Defense Department News

Hagel Welcomes Defense Authorization Act, Calls for ‘More Predictable Budgets’

Dec. 19, 2014

Defense Secretary Chuck Hagel welcomed the fiscal year 2015 National Defense Authorization Act in a statement issued today, but he called on Congress to work with the department on several fronts.

“I remain concerned that Congress continues to prevent the Defense Department from pursuing many cost-savings measures that are essential to fielding a ready and capable force to meet today's challenges and prepare for tomorrow's threats,” Hagel said.

The secretary noted that sequestration remains law. The budget mechanism that enacts across-the-board government spending cuts threatens the defense budget as well. Hagel warned that “if Congress allows sequestration to return in 2016, it will damage our military's readiness and threaten our ability to execute our nation's defense strategy.”

The full text of the secretary’s statement follows:

I want to thank members of Congress -- and particularly the chairmen of the Senate and House Armed Services committees, Carl Levin and Buck McKeon -- for their bipartisan work to pass the National Defense Authorization Act for the 53rd consecutive year. The fiscal year 2015 NDAA extends critical pay and benefits for our troops; strengthens our efforts to eliminate sexual assault in the military; and authorizes critical funding for operations to reinforce our NATO allies and European partners in the face of Russia's aggression, and to fight the Islamic State of Iraq and the Levant in the Middle East -- including the training and equipping of moderate Syrian opposition forces to combat ISIL on the ground. However, I remain concerned that Congress continues to prevent the Defense Department from pursuing many cost-savings measures that are essential to fielding a ready and capable force to meet today's challenges and prepare for tomorrow's threats. We also need more predictable budgets.
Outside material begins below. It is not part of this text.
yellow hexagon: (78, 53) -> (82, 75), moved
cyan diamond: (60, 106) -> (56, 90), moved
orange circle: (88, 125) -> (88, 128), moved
Sequestration remains the law of the land, and if Congress allows sequestration to return in 2016, it will damage our military's readiness and threaten our ability to execute our nation's defense strategy.

The longer we defer tough choices, the more difficult they will become down the road. Congress must partner with DoD leaders in the new year to provide our military with the budget flexibility and predictability it needs, and the resources that our men and women in uniform deserve.